Cheshire Fire & Rescue Service has spent millions of pounds on new fire stations but with fewer firefighters available and slower attendance times adding up to a ‘worse’ service.

That’s the view of West Cheshire Trades Union Council in response to the Integrated Risk Management Plan 2017/18 consultation.

The fire service argues the plan is about improving public safety, reducing the number of emergency incidents and saving lives.

But TUC vice chairman Ray McHale said: “It seems to us that the CF & RS have been willing to spend millions in capital development – largely funded by the government – in order to make our service worse. We do not consider this a good use of public money.

West Cheshire TUC vice chairman Ray McHale

“The thrust of all these developments has been to both reduce the number of firefighters attending incidents and to increase the time taken for them to arrive.”

Mr McHale explained: “More specifically it is the attendance time for a second fire engine that has been increased. As the Fire Brigades Union point out, the attendance of eight or nine firefighters on scene can be vital to certain rescue scenarios – usually the most life-threatening.”

He said delays in the arrival of the vital second pump in a life-threatening scenario could put firefighters ‘under intense personal pressure’ at the scene.
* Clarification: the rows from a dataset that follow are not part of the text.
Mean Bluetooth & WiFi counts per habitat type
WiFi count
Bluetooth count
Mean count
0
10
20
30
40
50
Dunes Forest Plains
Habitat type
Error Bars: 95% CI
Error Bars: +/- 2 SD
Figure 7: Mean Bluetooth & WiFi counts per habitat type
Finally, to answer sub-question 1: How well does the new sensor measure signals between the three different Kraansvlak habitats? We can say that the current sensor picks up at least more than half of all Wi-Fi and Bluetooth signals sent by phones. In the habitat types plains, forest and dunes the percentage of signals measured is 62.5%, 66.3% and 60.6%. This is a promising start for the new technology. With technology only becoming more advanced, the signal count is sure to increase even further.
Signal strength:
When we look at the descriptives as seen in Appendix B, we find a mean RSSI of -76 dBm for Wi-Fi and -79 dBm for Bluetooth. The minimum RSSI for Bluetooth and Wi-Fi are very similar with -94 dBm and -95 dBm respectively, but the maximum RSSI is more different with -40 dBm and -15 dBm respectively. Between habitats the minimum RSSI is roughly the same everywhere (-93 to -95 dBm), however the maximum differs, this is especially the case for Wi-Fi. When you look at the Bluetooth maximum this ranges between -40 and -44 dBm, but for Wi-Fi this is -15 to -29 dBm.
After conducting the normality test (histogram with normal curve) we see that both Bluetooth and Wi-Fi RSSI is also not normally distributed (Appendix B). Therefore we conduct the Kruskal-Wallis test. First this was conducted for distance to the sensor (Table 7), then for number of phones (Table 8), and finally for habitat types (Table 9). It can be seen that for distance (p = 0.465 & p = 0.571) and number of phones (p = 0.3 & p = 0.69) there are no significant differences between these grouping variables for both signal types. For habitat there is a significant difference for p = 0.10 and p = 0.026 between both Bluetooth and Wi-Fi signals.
And the retired Unison official suggested the opening of new stations like the one at Powey Lane, Mollington, was ‘not designed to improve the service but to facilitate cuts to the service’.

That’s because it will result in a reduction in the number of full time fire engines covering Chester and Ellesmere Port from four to three.

In future, Chester and Ellesmere Port stations will have just one full-time engine each instead of two now, with a back-up pump at the new station covering both areas.

Chester Fire Station will be reduced to a one pump station.

Mr McHale continued: “Basically the impact of these cuts will be shown in the increased attendance time for the second fire engine – as these new stations provide that back-up over a wider geographical area. The fact that the CF&RS does not publish figures for the attendance time of second and subsequent engines can only be viewed as intended to hide the real impact of these cuts – particularly the cuts in full-time firefighters.”

West Cheshire TUC is also concerned at the increasing reliance on part-time ‘on call’ firefighters and called for a serious analysis of the effectiveness of this strategy.

“Again, this move toward the increasing use of on call firefighters is fundamental to the changes being pursued by the service – and should be subject to a full and transparent cost benefit analysis – specifically addressing the impact upon the attendance time of second engines – before more permanent posts are cut,” concluded Mr McHale.

A spokesperson for Cheshire Fire and Rescue Service said: “All the feedback received during our IRMP consultation, including that submitted by the Fire Brigades Union (FBU) and the West Cheshire TUC, will be reviewed in detail prior to the final decision by the fire authority at a public meeting in February. In addition, FBU representatives have also been invited to the authority’s January planning day to discuss their response in more detail.”